I am working on this project with 3 men who live in the bairro next to the college and with the man who is working for the project while finishing his master's. They all have a really good grasp of how to get the paperwork done and the actual details of who to talk to, what markets, and things that I would have been a little lost doing on my own. And I was pleasantly surprised to see how quickly things got rolling. Yesterday morning, we started off the day at 7AM meeting with the secretary of the bairro, who then told us to go and meet the Health Specialist for the city. We spent the morning, together, drafting the letters, finishing the proposal, etc. and were there by 2PM. WE met here and sadly, she told us we had to see the president of the Municipal Council first. Oh well, so we have to redraft the letter. We do it, get back on the road, and just as we are about to turn our letters in for processing, the dean of the college calls us back to ask that we please put his name at the bottom of the letter instead of the top. It was important. We had to go back and hopefully today we will have the letter in. And I hope that by the beginning of next week, we are staring at strange roots and plants in the Beira markets.
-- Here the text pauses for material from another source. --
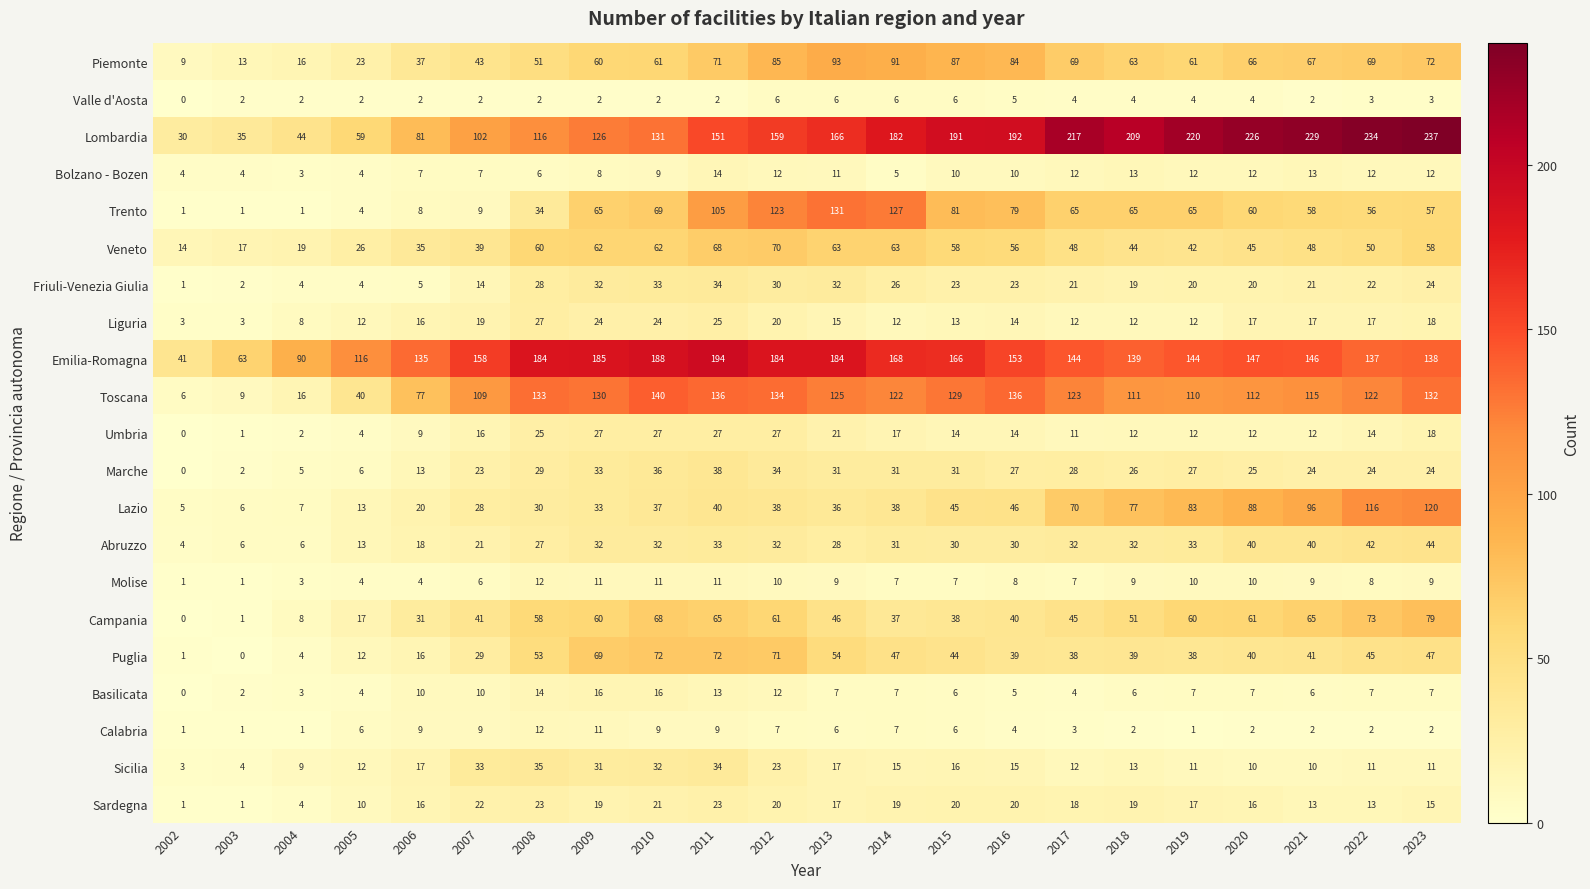

Which series has the largest total across all categories?

Lombardia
I've spent a lot of time riding the chapas in the past few days. I wish that I was politically creative, because I think that someone could write a book about how Mozambican politics could be reflected in the rules, regulations and transactions of chapa riding (something like How Soccer Explains the World although I haven't read this either). I pick up a lot more during my chapa rides in Beira because people mostly speak portuguese. This is because in the south, everyone in Maputo (almost) speaks Changaan. In Beira, people speak a mixture of Ndau, Sena, and others, so in the chapas, a lot of Portuguese. Which means, that I get to laugh at jokes, complain with the man sitting next to me about the chapa driver, and pick up little kids that don't fit into other spaces. Things of that nature. Ah, chapas, over 15 chapa rides so far this week will make you really get used to them. But, I digress. Better get back to my preparations for my meeting in an hour.....ate ja!